**Try it:** Whenever a line in the entries below contains "bowl", copy that line.

[[ Study material, beginning ]]

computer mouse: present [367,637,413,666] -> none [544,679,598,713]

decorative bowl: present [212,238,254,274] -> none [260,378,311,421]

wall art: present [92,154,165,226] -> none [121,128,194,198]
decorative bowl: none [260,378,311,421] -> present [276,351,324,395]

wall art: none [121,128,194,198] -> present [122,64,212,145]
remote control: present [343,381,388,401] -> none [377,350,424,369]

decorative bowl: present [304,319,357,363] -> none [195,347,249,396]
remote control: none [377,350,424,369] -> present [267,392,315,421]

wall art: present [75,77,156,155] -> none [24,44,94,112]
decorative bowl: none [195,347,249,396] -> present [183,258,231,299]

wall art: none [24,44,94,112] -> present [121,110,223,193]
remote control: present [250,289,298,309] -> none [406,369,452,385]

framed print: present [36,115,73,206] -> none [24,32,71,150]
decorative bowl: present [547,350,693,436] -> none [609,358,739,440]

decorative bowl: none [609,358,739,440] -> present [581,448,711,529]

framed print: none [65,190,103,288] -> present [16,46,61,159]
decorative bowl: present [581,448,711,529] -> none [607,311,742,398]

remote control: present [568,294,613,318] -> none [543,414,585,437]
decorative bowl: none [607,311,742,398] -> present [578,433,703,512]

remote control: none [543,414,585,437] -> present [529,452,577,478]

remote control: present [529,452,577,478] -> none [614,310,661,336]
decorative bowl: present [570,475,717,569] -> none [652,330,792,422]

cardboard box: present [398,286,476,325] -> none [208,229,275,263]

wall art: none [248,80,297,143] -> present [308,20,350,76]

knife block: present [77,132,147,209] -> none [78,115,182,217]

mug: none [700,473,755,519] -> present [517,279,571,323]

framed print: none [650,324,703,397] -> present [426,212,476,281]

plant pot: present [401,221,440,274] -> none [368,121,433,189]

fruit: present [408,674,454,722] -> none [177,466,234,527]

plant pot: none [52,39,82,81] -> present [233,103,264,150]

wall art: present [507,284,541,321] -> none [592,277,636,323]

[[ Study material, end ]]

**Response area:**
decorative bowl: present [212,238,254,274] -> none [260,378,311,421]
decorative bowl: none [260,378,311,421] -> present [276,351,324,395]
decorative bowl: present [304,319,357,363] -> none [195,347,249,396]
decorative bowl: none [195,347,249,396] -> present [183,258,231,299]
decorative bowl: present [547,350,693,436] -> none [609,358,739,440]
decorative bowl: none [609,358,739,440] -> present [581,448,711,529]
decorative bowl: present [581,448,711,529] -> none [607,311,742,398]
decorative bowl: none [607,311,742,398] -> present [578,433,703,512]
decorative bowl: present [570,475,717,569] -> none [652,330,792,422]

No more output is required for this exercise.